Design-Based School Improvement: A Practical Guide for Educators

Rick Mintrop. Harvard Education Press, 2016, 272 pp.

As a principal who is searching for ways to address achievement gaps among several groups of students in my school, I was hooked when I read the author’s assertion, “We know too little about how equity-minded leaders act on their values through practical interventions and make them work within their organizations.” Design-Based School Improvement serves as a practical guide for school leaders who want to create lasting change and improve schools from the inside, rather than relying on outside consultants and prepackaged solutions that may lack “context sensitivity,” which author Rick Mintrop says is at “the base of all successful improvement.”

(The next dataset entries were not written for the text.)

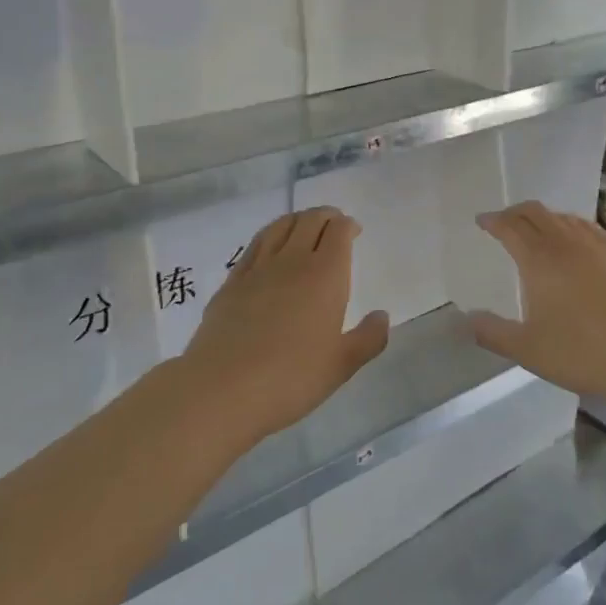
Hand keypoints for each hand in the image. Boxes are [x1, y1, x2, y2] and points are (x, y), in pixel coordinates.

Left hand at [183, 207, 389, 444]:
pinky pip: (254, 246)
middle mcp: (292, 261)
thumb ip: (368, 338)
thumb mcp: (341, 365)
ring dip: (296, 220)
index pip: (338, 232)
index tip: (353, 230)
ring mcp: (257, 269)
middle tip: (333, 223)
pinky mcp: (231, 282)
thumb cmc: (291, 378)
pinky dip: (268, 236)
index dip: (347, 225)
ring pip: (279, 227)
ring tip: (303, 226)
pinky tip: (269, 247)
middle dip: (325, 216)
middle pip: (309, 221)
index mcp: (325, 275)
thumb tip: (382, 316)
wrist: (223, 388)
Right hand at [470, 201, 605, 412]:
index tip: (482, 221)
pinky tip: (580, 246)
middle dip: (516, 213)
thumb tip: (468, 319)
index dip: (493, 221)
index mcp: (539, 258)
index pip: (510, 226)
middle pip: (537, 213)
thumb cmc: (587, 351)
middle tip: (505, 222)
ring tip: (539, 230)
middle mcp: (567, 242)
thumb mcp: (530, 351)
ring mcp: (601, 245)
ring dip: (546, 218)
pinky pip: (591, 230)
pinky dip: (574, 228)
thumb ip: (495, 334)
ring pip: (566, 218)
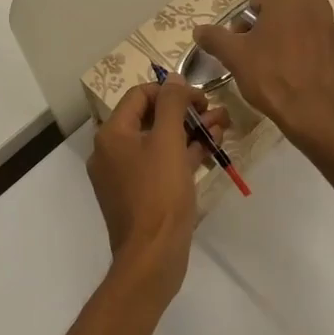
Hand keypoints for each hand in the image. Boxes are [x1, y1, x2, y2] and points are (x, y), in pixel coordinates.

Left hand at [86, 80, 228, 304]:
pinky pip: (160, 165)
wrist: (152, 256)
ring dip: (190, 132)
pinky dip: (183, 155)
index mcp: (111, 134)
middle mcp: (112, 151)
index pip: (140, 95)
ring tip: (222, 129)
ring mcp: (124, 175)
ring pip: (159, 142)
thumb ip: (172, 104)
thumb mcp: (168, 141)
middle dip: (186, 113)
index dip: (172, 91)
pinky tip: (210, 151)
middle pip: (151, 118)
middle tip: (217, 113)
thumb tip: (174, 78)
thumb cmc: (159, 193)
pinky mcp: (139, 195)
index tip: (201, 99)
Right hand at [192, 0, 333, 158]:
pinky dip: (328, 57)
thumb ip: (215, 39)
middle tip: (270, 40)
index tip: (241, 43)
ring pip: (321, 24)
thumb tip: (199, 30)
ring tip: (293, 62)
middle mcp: (319, 8)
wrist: (318, 115)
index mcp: (289, 0)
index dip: (248, 20)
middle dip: (285, 12)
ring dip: (308, 34)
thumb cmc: (272, 78)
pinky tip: (316, 75)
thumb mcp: (235, 58)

The book starts with a definition of design development: “a systematic and disciplined form of innovative problem solving in educational organizations.” Each chapter is focused on one step in the design-based approach and includes the stories of four school leaders as they work through solving a problem of practice in their respective contexts. These problems of practice include behavior management in schools staffed by novice teachers, cultural relevance of instruction, instructional supervision, and shaping a respectful school climate. The chapters include focusing questions that school leaders can reflect on as they tackle change and problems of practice in their own schools and districts. Each chapter also includes a section called “Excursion into Theory,” which introduces the research base that supports that chapter’s specific step of the design process.

While the book presents a structured problem-solving process, some of the chapters—for example the chapter on how to consult the research base to better understand a problem of practice—might not be necessary for all school leaders to read. Having read this resource with my own school’s problem of practice in mind, I found it pushed my thinking in new directions and provided me with specific steps I could take to examine equity and bias in instructional practices in service of closing our achievement gaps. Because of the concrete steps outlined in each chapter, this book is one that principals can use repeatedly to address numerous challenges they are facing in their schools and districts.

Reviewed by Jen Thomas, principal of Hearst Elementary School in Washington, D.C.